Welsh rare bits in Bristol fashion
The launch of the National Theatre of Wales is the final judgement on the National Theatre of Scotland: the blueprint works.
So there’s no home base, and a policy of topographical inclusion and community based projects. Michael Sheen leading his home town’s Passion Play in Port Talbot sounds juicy but one rather shudders at the thought of John Osborne’s “lost” first play; unless it turns out to be half as good as Martin McDonagh’s belatedly produced first play, The Pillowman, of course.
And how ironic is it that the NTW’s artistic director is called John McGrath? The late, great playwright of the same name was in effect a founding father of the Scottish national theatre with his 7:84 touring company in the 1970s.
The previous bidders for running, or indeed forming, the NTW, Michael Bogdanov and Terry Hands, have taken to the hills and we don’t know whether either or both of them will take part.

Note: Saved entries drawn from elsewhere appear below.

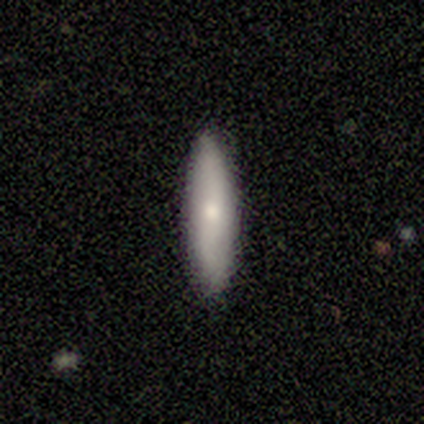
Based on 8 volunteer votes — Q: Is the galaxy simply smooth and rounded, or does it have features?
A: smooth — 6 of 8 (75%).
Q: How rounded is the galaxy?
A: cigar-shaped — 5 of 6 (83%).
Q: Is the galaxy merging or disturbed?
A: none — 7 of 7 (100%).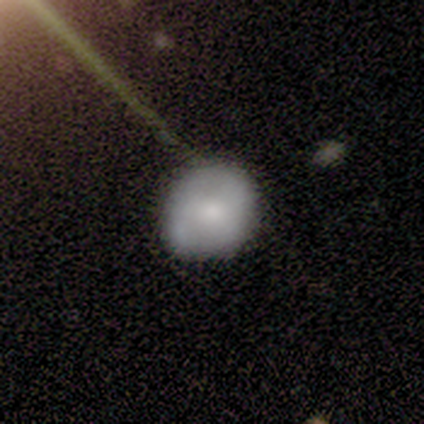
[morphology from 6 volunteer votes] featured or disk 50%, star or artifact 33%, smooth 17%. Down the decision tree: edge-on disk — no (100%); bar — no (67%); spiral arms — yes (67%); spiral arm count — 2 (50%, tied with 3); spiral winding — tight (50%, tied with medium); bulge size — small (67%); merging — minor disturbance (50%).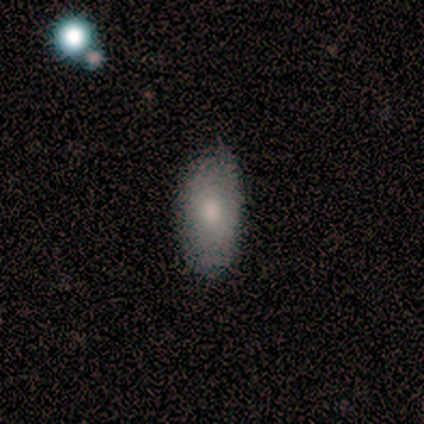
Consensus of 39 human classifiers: Morphology: type=smooth (69%); roundness=in between (93%); merging=none (89%).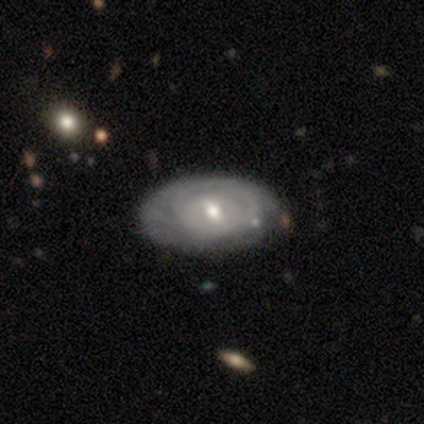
A featured or disk galaxy (75%) with a weak bar (53%), tight (86%) spiral arms (70%) and a moderate central bulge (60%).

Vote fractions:
- Smooth or featured? featured or disk: 75% / smooth: 22% / star or artifact: 2%
- Edge-on disk? no: 100% / yes: 0%
- Bar? weak: 53% / no: 37% / strong: 10%
- Spiral arms? yes: 70% / no: 30%
- Spiral winding? tight: 86% / medium: 10% / loose: 5%
- Spiral arm count? can't tell: 76% / 2: 10% / 1: 5% / 3: 5% / more than 4: 5% / 4: 0%
- Bulge size? moderate: 60% / small: 33% / large: 7% / dominant: 0% / none: 0%
- Merging? none: 85% / minor disturbance: 8% / merger: 5% / major disturbance: 3%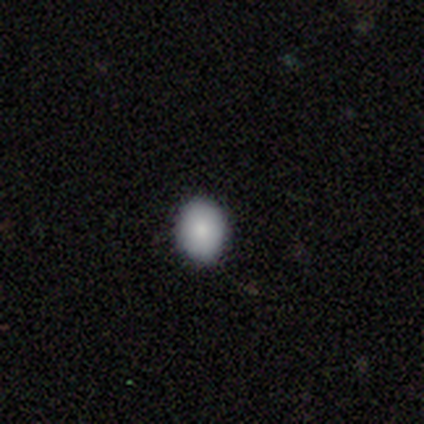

Bogdanov is directing mostly abroad, while Hands is hunkered down in Mold with the highly successful Theatr Clwyd he has run for well over ten years now, with every right to be called the National Theatre of Wales in all but name, apparently. Is it hissy fit time, I wonder?
The Welsh won’t agree, but I don’t think the resources and traditions on their doorstep are nearly as rich as were those for the NTS, but we shall see. A full-scale Emlyn Williams revival, anyone?
Meanwhile, it’s all gearing up in Bristol for next week’s big announcemnet at the Old Vic, where artistic director Tom Morris has shown a tactful sense of reconciliation with Andrew Hilton’s Tobacco Factory in the city by inviting them into the hallowed portals for the first time this week.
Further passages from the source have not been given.